### Load transactions
This script loads all transactions from the `transactions` folder. This is about 180days, 2M+ transaction records. FYI: they do not contain PII data, no worries.

It uses `pandas`, the most common data handling library in python.

In [None]:
import pandas as pd
import glob
import os
from pathlib import Path

# Get all CSV files from the transactions folder
csv_files = glob.glob("transactions/*.csv")

# Read and combine all CSV files
dataframes = []
for file in csv_files:
    try:
        df = pd.read_csv(file)
        # Add a column to track which file each row came from
        df['source_file'] = os.path.basename(file)
        dataframes.append(df)
    except Exception as e:
        print(f"Error loading {file}: {e}")

# Combine all dataframes
if dataframes:
    transactions = pd.concat(dataframes, ignore_index=True)
    print(f"Loaded {len(transactions):,} transactions")
    

In [None]:
# Convert Creation Date to datetime for proper date operations
transactions['Creation Date'] = pd.to_datetime(transactions['Creation Date'])

display(transactions.head())

### User Names per Account with number of Transactions

In [None]:
# Analysis: Transactions per Account and User Name
transactions_by_account_user = transactions.groupby(['Account', 'User Name']).size().reset_index(name='Transaction Count')

# Sort by Account first, then by Transaction Count descending
transactions_by_account_user = transactions_by_account_user.sort_values(['Account', 'Transaction Count'], ascending=[True, False])

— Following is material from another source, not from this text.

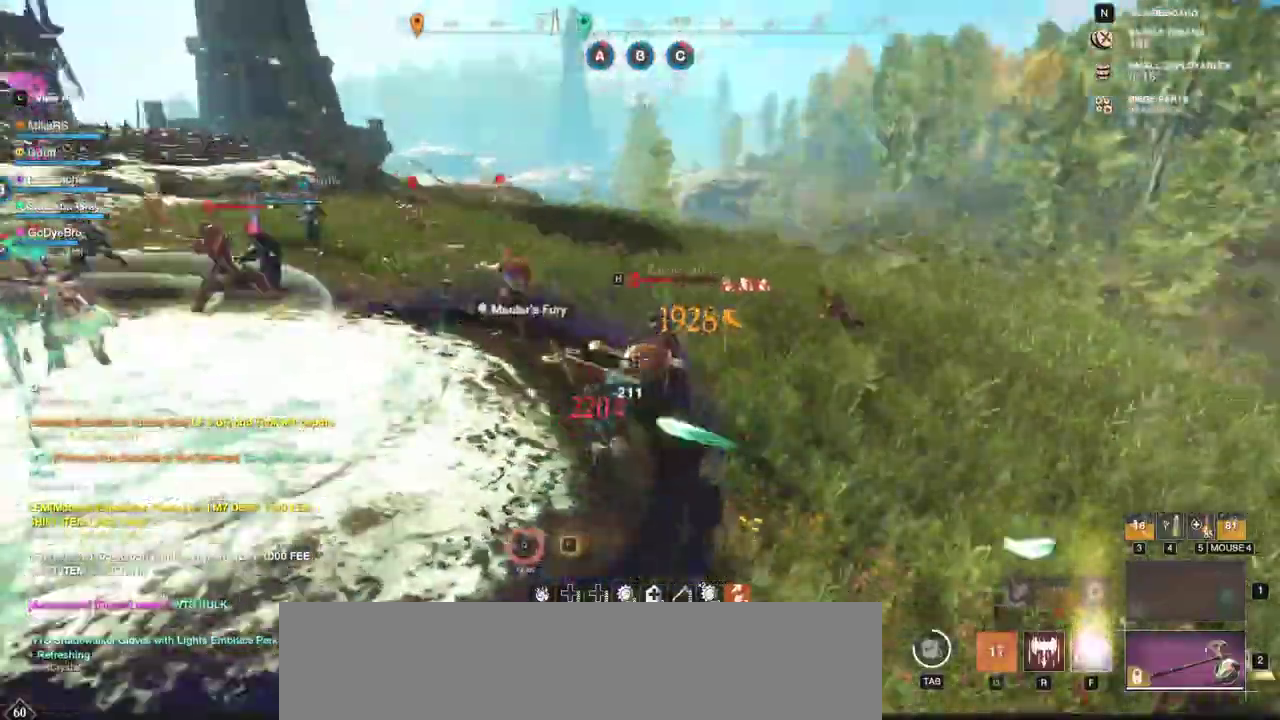
{"keys": ["w"], "mouse": []}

print(f"Total unique Account-User combinations: {len(transactions_by_account_user)}")
print("\nTransactions per Account and User Name:")
display(transactions_by_account_user)


In [None]:
# Write account analysis to CSV file
transactions_by_account_user.to_csv('out/user-transaction-count.csv', index=False)

### Merchant Accounts with User Name and Transaction Dates
This analysis shows all accounts with their user names, transaction counts, and the date range of their transactions.

In [None]:
# Analysis: All Accounts with User Names, transaction count, and date range
account_analysis = transactions.groupby(['Account', 'User Name']).agg({
    'PSP Reference': 'count',  # Count of transactions
    'Creation Date': ['min', 'max']  # Earliest and latest dates
}).reset_index()

# Flatten the column names
account_analysis.columns = ['Account', 'User Name', 'Transaction Count', 'Earliest Transaction', 'Latest Transaction']

# Sort by Account, then by Transaction Count descending
account_analysis = account_analysis.sort_values(['Account', 'Transaction Count'], ascending=[True, False])

# Format the dates for better readability
account_analysis['Earliest Transaction'] = account_analysis['Earliest Transaction'].dt.strftime('%Y-%m-%d %H:%M:%S')
account_analysis['Latest Transaction'] = account_analysis['Latest Transaction'].dt.strftime('%Y-%m-%d %H:%M:%S')

print(f"Total unique Account-User combinations: {len(account_analysis)}")
print(f"Date range of all transactions: {transactions['Creation Date'].min().strftime('%Y-%m-%d')} to {transactions['Creation Date'].max().strftime('%Y-%m-%d')}")
print("\nComplete Account Analysis:")
display(account_analysis)


In [None]:
# Write account analysis to CSV file
account_analysis.to_csv('out/accounts-with-users.csv', index=False)

### Usernames and their last use
Just a list of all API users and when there last transaction was.

In [None]:
# Analysis: All Accounts with User Names, transaction count, and date range
user_analysis = transactions.groupby(['User Name']).agg({
    'PSP Reference': 'count',  # Count of transactions
    'Creation Date': ['min', 'max']  # Earliest and latest dates
}).reset_index()

# Flatten the column names
user_analysis.columns = ['User Name', 'Transaction Count', 'Earliest Transaction', 'Latest Transaction']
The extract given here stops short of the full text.